- _EXERCISE DESCRIPTION_
Please give the count of lines below with the string "down" in them, and no other words.

- _RECORDED DATA_
++++++++++++++++++++
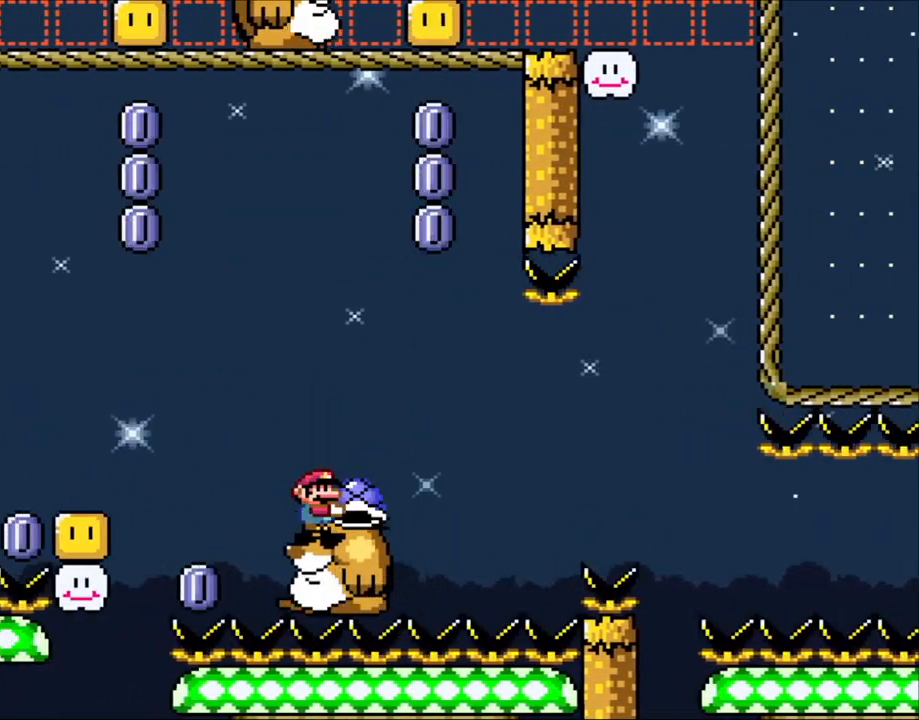
{"buttons": ["Y"], "events": []}
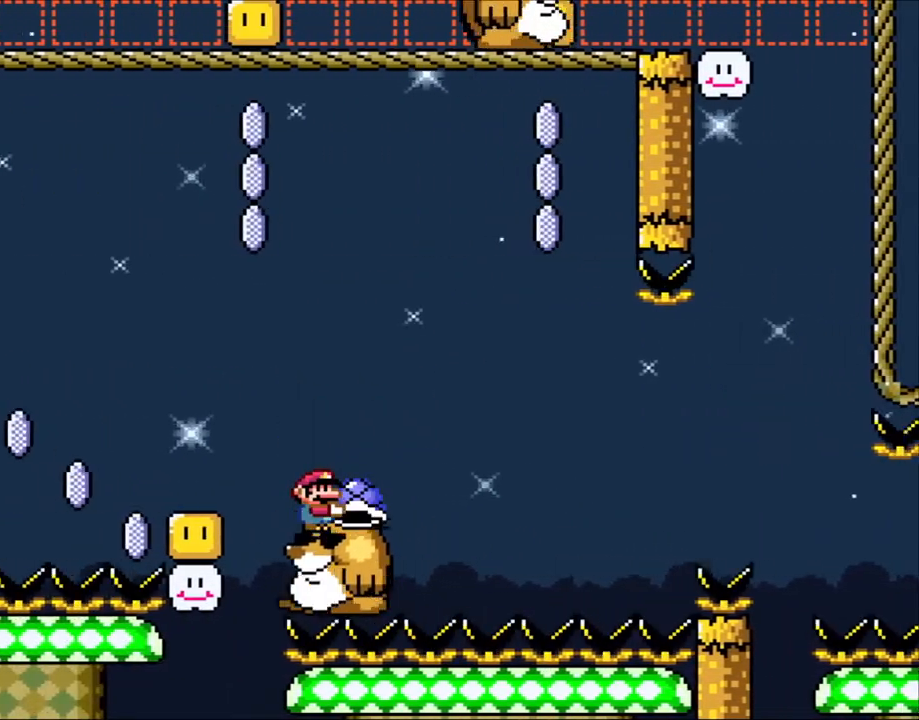
{"buttons": ["Y"], "events": []}
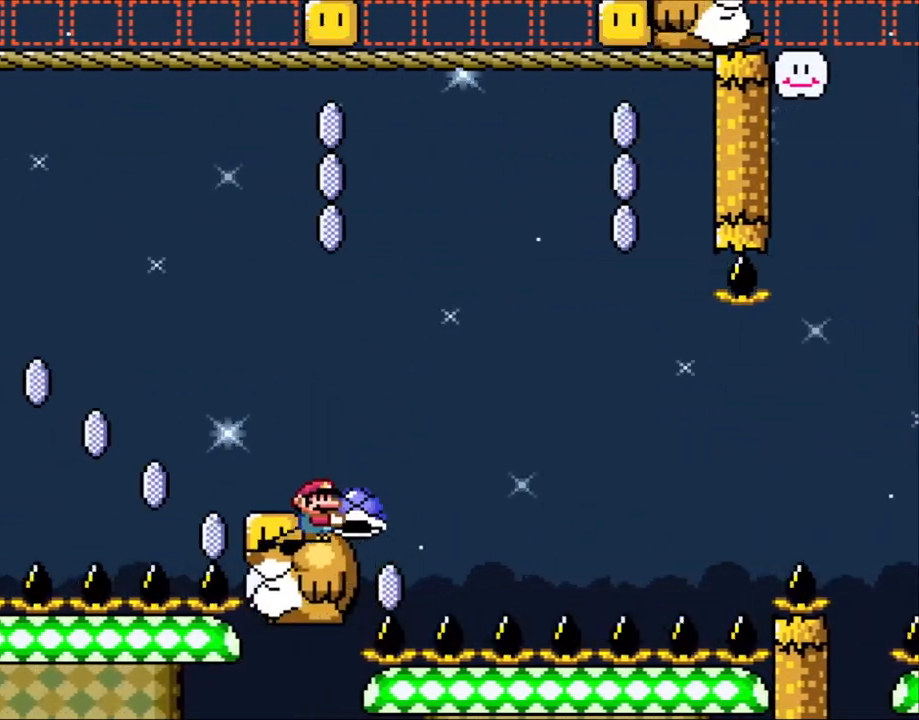
{"buttons": ["B", "Y", "DPAD_RIGHT"], "events": [[183, "DPAD_RIGHT", "down"], [183, "Y", "up"], [283, "B", "down"], [283, "Y", "down"], [400, "B", "up"], [500, "B", "down"]]}
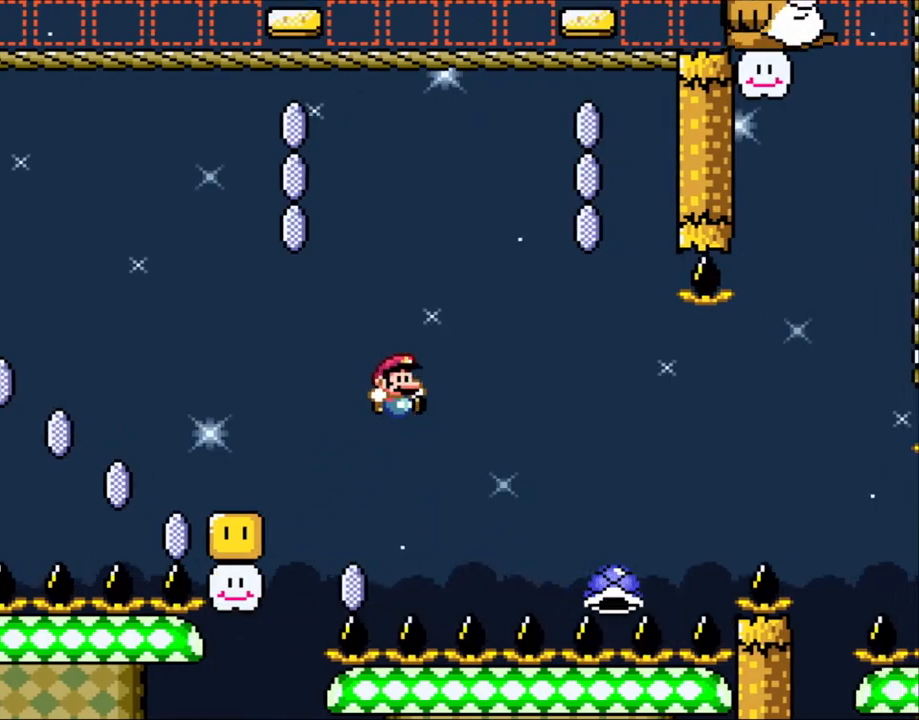
{"buttons": ["B", "Y", "DPAD_RIGHT"], "events": [[283, "B", "up"], [400, "B", "down"]]}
++++++++++++++++++++
- _RESPONSE TO THE EXERCISE_
2